Maïté sortit en courant du magasin, joues brûlantes de honte et elle eut l'impression d'entendre un petit ricanement sardonique à peine perceptible tout au fond de sa conscience.

Malgré les remords qui la tourmentaient et le rire étrange qui l'accompagnait, elle continua à manger tout en cherchant un endroit pour se poser. Le banc public, éclairé par un réverbère, sembla l'inviter chaleureusement et Maïté s'y affala avec gratitude, même la présence d'un gros chien noir à côté de l'assise ne put la décourager. Elle vit que le chien la fixait avec convoitise. Il avait clairement très faim lui aussi, alors elle lui donna machinalement un morceau de pain, lui caressa la tête tout en songeant : « La magie n'a pas marché, peut-être uniquement la volonté ne suffit pas, il faut au moins une formule. Pourtant, pour la guérison, un simple désir a très bien fonctionné. Essayons, alors, avec une formule : par exemple « Reparo » pour la guitare ». Elle tendit le doigt de la main droite, couvert par la mayonnaise vers la guitare et annonça avec emphase :

-         Reparo !

Rien ne se passa, elle insista :

-         Reparo guitare !

Toujours rien, le chien émis un son qui ressemblait fort à un ricanement. Deux événements distincts se produisirent simultanément : elle prononça en désespoir de cause « Am-stram-gram » en se tournant par réflexe vers le chien, une raie de lumière bleue jaillit de son doigt, et glissa de la guitare au cerbère.

Un tintement retentit et l'instrument de musique retrouva sa forme d'origine, puis sembla s'étirer, comme après un long sommeil, et ouvrit deux grands yeux bleus juste au-dessus de la rosace, en haut de la table d'harmonie. Maïté tressaillit et se tourna vers celui qui aurait dû être un chien, mais à la place se trouva un homme recroquevillé et complètement nu. Totalement désorientée, elle formula d'une voix tremblante :

-         C'est « Am-stram-gram » qui a fait ça ou bien la mayonnaise ?

Elle essuya ses mains sur son pantalon, qui, étant dans un état irrécupérable, ne risquait plus grand-chose, puis parla à l'homme, qui entre-temps prit place sur le banc, adoptant la posture du Penseur de Rodin :

-         Qui êtes-vous Messire ?

« Pourquoi Messire ? » s'interrogea Maïté perplexe, « C'est l'héritage de May, ma parole »

-         Sirius Black, pour vous servir ! Et à qui ai-je l'honneur de m'adresser, mon gentil damoiseau ?

-         Maï... May Novembre

-         Maï... May, quel drôle de prénom !
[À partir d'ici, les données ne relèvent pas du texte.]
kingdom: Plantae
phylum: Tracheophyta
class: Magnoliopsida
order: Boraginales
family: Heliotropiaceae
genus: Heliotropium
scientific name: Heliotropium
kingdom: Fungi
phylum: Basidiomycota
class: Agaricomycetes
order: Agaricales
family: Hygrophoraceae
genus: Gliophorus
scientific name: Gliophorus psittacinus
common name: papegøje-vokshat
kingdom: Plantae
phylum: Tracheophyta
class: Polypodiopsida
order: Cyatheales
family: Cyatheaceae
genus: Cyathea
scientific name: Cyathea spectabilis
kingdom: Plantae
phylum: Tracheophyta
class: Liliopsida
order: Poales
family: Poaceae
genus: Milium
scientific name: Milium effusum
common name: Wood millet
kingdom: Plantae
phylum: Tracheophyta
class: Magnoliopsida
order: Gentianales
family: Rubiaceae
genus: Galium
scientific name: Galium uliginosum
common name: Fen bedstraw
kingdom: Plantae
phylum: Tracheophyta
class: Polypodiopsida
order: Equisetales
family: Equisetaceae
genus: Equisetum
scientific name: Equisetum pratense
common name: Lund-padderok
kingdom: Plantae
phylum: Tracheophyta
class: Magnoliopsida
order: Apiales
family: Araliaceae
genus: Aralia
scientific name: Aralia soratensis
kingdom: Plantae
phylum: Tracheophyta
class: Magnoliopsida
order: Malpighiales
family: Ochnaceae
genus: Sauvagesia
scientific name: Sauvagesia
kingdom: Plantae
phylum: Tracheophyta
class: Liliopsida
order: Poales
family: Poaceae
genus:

-         May ça suffira bien !

-         Monsieur Novembre, vous venez de nous montrer que vous pouvez faire de la magie sans user de la baguette. Pourriez-vous avoir la bonté de transfigurer cette branche en pantalon, ici et maintenant, avant que nous soyons arrêtés pour l'atteinte à la pudeur ? Lâcha Sirius après un instant de réflexion.

-         Vous vous risquerez à porter un pantalon que j'aurai transfiguré, même après avoir vu les effets de mon sortilège sur l'instrument de musique ? Ma guitare ne s'est pas contentée d'acquérir des yeux, mais en plus elle est en train de se frotter contre mes jambes en ronronnant.

-         Hum... Je ne pense pas que j'aimerais que mon pantalon commence à aboyer ou à me mordre les fesses. Tu as raison ! Et on se tutoie, si tu veux bien. (6)

-         Et comment cela se fait que tu t'es retrouvé d'abord sous la forme de chien, puis tout nu dans cette rue, oubliée de Merlin ?

-         Tu ne vas pas me croire ! Je suis un animagus ! Comment je me suis retrouvé ici, eh bien c'est une longue et triste histoire...Prononça Black avec grandiloquence.

-         Si l’histoire est longue, mets, donc, d'abord ça autour de reins, sinon on risque vraiment de finir au poste. Maïté lui tendit son sweet, - il n'est pas très propre, mais c'est mieux que rien.

Sirius s'inclina en signe de remerciement, suivit le bon conseil, puis il continua :

-         Je donnais un petit coup de main au ministère de la Magie... J'espère que tu sais ce que c'est ?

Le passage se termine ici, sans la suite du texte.